All these examples show how walking and moving through the public space can be re-imagined as both play and protest, by subverting the technology we use to facilitate our movement.
So, how do we reclaim not just the street, but also the interface?
Bannon vs Debord
To more closely consider how we can think about facilitating this disruption, I’d like to contrast two quotes. Back in 2015, Steve Bannon, once Donald Trump’s chief strategist, identified not the Democratic Party as their main challenge, but the media: “The real opposition is the media. And the way to deal with them is to flood the zone with shit.”
Bannon realised that if he, Trump, and those on his side who wanted to control the narrative, were to prevail in American politics, they needed to continuously sprout actual nonsense, invalidating the ability and attempts of commentators, fact checkers, and the media in general, to push back against these absurdities, eventually creating a sense of apathy with the general public, allowing for Trump c.s. to pursue their own goals desires, unchecked.

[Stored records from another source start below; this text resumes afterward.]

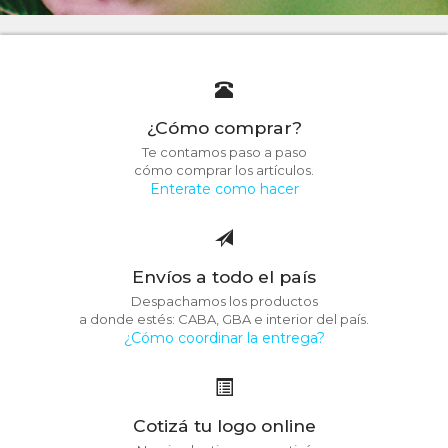
¿Cómo comprar?
Te contamos paso a paso
cómo comprar los artículos.
Enterate como hacer
Envíos a todo el país
Despachamos los productos
a donde estés: CABA, GBA e interior del país.
¿Cómo coordinar la entrega?
Cotizá tu logo online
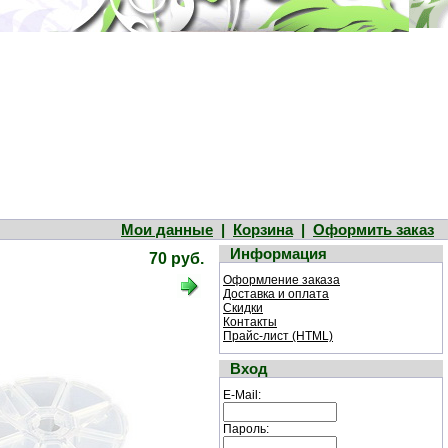
Мои данные
|
Корзина
|
Оформить заказ
Информация
70 руб.
Оформление заказа
Доставка и оплата
Скидки
Контакты
Прайс-лист (HTML)
Вход
E-Mail:
Пароль:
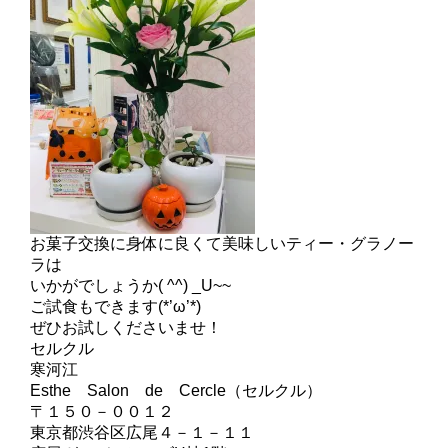
お菓子交換に身体に良くて美味しいティー・グラノー
ラは
いかがでしょうか( ^^) _U~~
ご試食もできます(*’ω’*)
ぜひお試しくださいませ！
セルクル
寒河江
Esthe Salon de Cercle（セルクル）
〒１５０－００１２
東京都渋谷区広尾４－１－１１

In contrast, Debord realised that “…we must try to flood the market… with a wave of desires whose realization can be achieved through the available means of action of the material world…”, which is to say that the Situationists argued that instead of reforming old institutions, we should create new desires that can be realised with what is already around us, disrupting the spectacle of consumer culture, offering alternative ways of living and moving, without requiring the physical construct of the world around us to first be adapted to our wishes.
So, for Debord, the dérive opened up access to a counter-practice, producing playful longings for exploration and freedom, realised simply by walking differently.
As now Big Tech scripts desires through algorithms, push notifications, and endless feeds, we must seed desire for curiosity, slowness, and serendipity, using the tools, devices, apps, and infrastructures, we already hold in our hands.
This, because resistance doesn’t come from waiting for new systems to be built, but from repurposing the material means at hand, whether streets, screens, or our own attention, towards new, liberating desires.
Towards Politics of Digital Mobility
With public space commercialised by Big Capital, through malls, billboards, and privatised squares, private space has been commercialised by Big Tech through apps, notifications, and trackers.
With the understanding that walking becomes political when it resists these logics, when we reframe it as critical, playful, and disobedient, we must realise that the arena, the playing field, has changed, and that we now need a digital psychogeography; Experimental, playful, and collective practices that map out new freedoms, in both street and on screen.
Conclusion
So I argue the dérive can function as a bridge between Situationist legacy and digital critique. The dérive becomes a mindset, as we must internalise that walking is seldom neutral; It’s guided, nudged, and commodified, by signs, brands, and algorithms, in the service of extracting value, by others, from us.
The choice we have is whether to follow the scripts written for us, or to drift beyond them. On the ground, and through our phones.
We need to walk otherwise, reclaiming our paths from both the city planners and app developers.
And so, my closing question is this: In practice, how do we disrupt the intentions of Big Tech, and take back control, repurposing what Big Tech uses to manipulate us to their benefit?